Frank Willaert, emeritus Middelnederlandse letterkunde
Frank Willaert (1952) is emeritus hoogleraar Middelnederlandse letterkunde aan de Universiteit Antwerpen en lid van de Koninklijke Academie voor Nederlandse Taal en Letteren (kantl). Hij publiceert vooral over middeleeuwse mystiek en lyriek. Zijn meest recente boek, Het Nederlandse liefdeslied in de middeleeuwen, verscheen in 2021 bij Prometheus te Amsterdam.
Het Antwerps Liedboek uit 1544 is de oudste en ook de beroemdste gedrukte verzameling met Nederlandstalige wereldlijke liederen uit de Lage Landen. Met zijn 221 liederen geeft het een gevarieerd beeld van de populaire liedcultuur van de zestiende eeuw.

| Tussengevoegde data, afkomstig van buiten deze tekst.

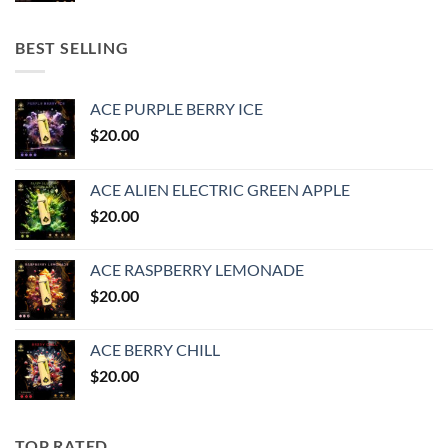
BEST SELLING
ACE PURPLE BERRY ICE
$
20.00
ACE ALIEN ELECTRIC GREEN APPLE
$
20.00
ACE RASPBERRY LEMONADE
$
20.00
ACE BERRY CHILL
$
20.00
TOP RATED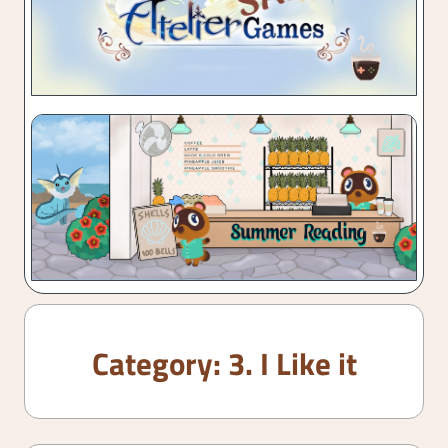
Category:
3. I Like it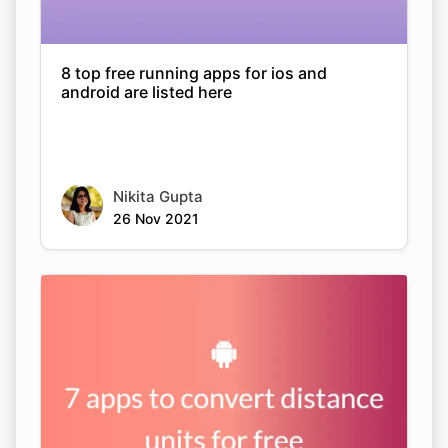
8 top free running apps for ios and
android are listed here
Nikita Gupta
26 Nov 2021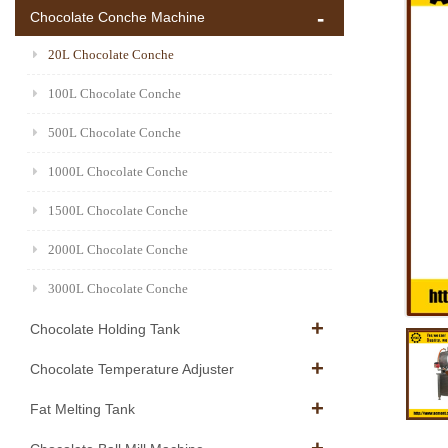
Chocolate Conche Machine
20L Chocolate Conche
100L Chocolate Conche
500L Chocolate Conche
1000L Chocolate Conche
1500L Chocolate Conche
2000L Chocolate Conche
3000L Chocolate Conche
Chocolate Holding Tank
Chocolate Temperature Adjuster
Fat Melting Tank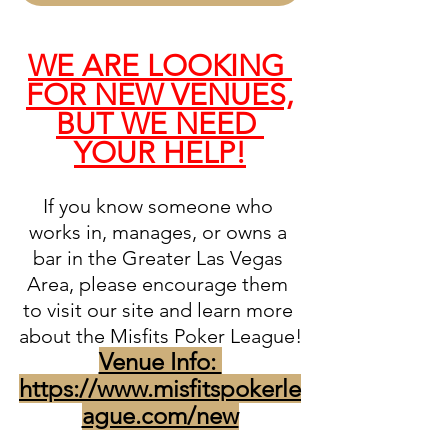
WE ARE LOOKING 
FOR NEW VENUES,
BUT WE NEED 
YOUR HELP!
If you know someone who 
works in, manages, or owns a 
bar in the Greater Las Vegas 
Area, please encourage them 
to visit our site and learn more 
about the Misfits Poker League!
Venue Info: 
https://www.misfitspokerle
ague.com/new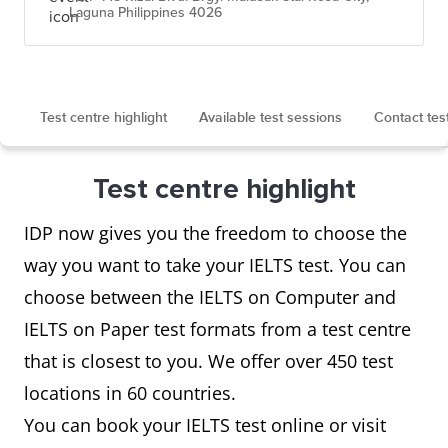
Laguna Philippines 4026
Test centre highlight
Available test sessions
Contact tes
Test centre highlight
IDP now gives you the freedom to choose the
way you want to take your IELTS test. You can
choose between the IELTS on Computer and
IELTS on Paper test formats from a test centre
that is closest to you. We offer over 450 test
locations in 60 countries.
You can book your IELTS test online or visit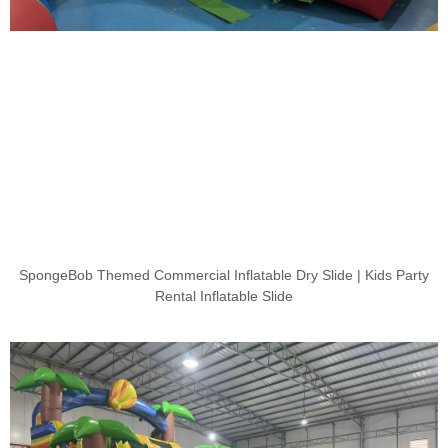
SpongeBob Themed Commercial Inflatable Dry Slide | Kids Party
Rental Inflatable Slide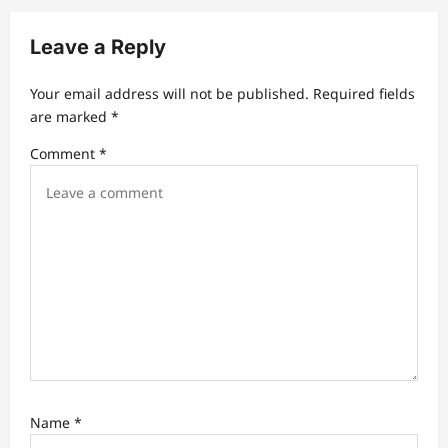
v
Leave a Reply
i
g
Your email address will not be published.
Required fields
a
are marked
*
t
Comment
*
i
o
n
Name
*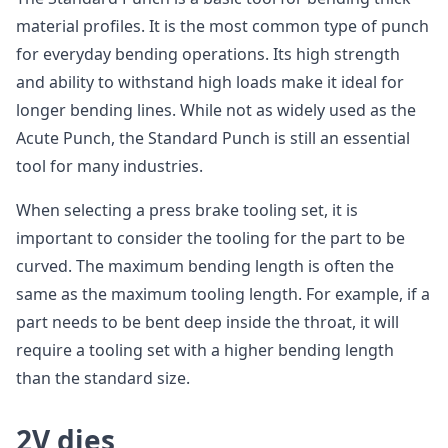
material profiles. It is the most common type of punch
for everyday bending operations. Its high strength
and ability to withstand high loads make it ideal for
longer bending lines. While not as widely used as the
Acute Punch, the Standard Punch is still an essential
tool for many industries.
When selecting a press brake tooling set, it is
important to consider the tooling for the part to be
curved. The maximum bending length is often the
same as the maximum tooling length. For example, if a
part needs to be bent deep inside the throat, it will
require a tooling set with a higher bending length
than the standard size.
2V dies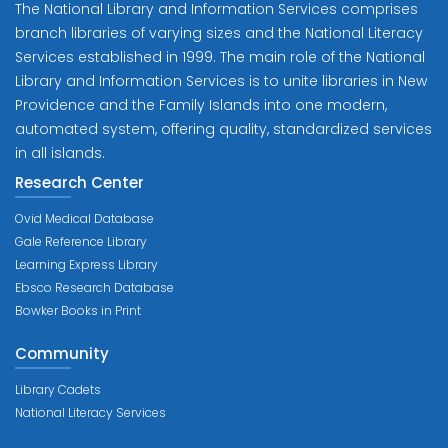
The National Library and Information Services comprises
branch libraries of varying sizes and the National Literacy
Services established in 1999. The main role of the National
Library and Information Services is to unite libraries in New
Providence and the Family Islands into one modern,
automated system, offering quality, standardized services
in all islands.
Research Center
Ovid Medical Database
Gale Reference Library
Learning Express Library
Ebsco Research Database
Bowker Books in Print
Community
Library Cadets
National Literacy Services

Sommige liederen zijn duidelijk het werk van rederijkers, andere van volkszangers, soms doen de auteurs zich in de laatste strofe voor als soldaat, drinkebroer, bakker, boer of jong meisje, zonder dat het duidelijk wordt of dat wel klopt. Een aantal liederen zijn oud en dateren nog uit de vijftiende eeuw, andere waren nieuw, weer andere kwamen vanuit het oosten, vooral uit het Rijngebied, in onze gewesten aangewaaid.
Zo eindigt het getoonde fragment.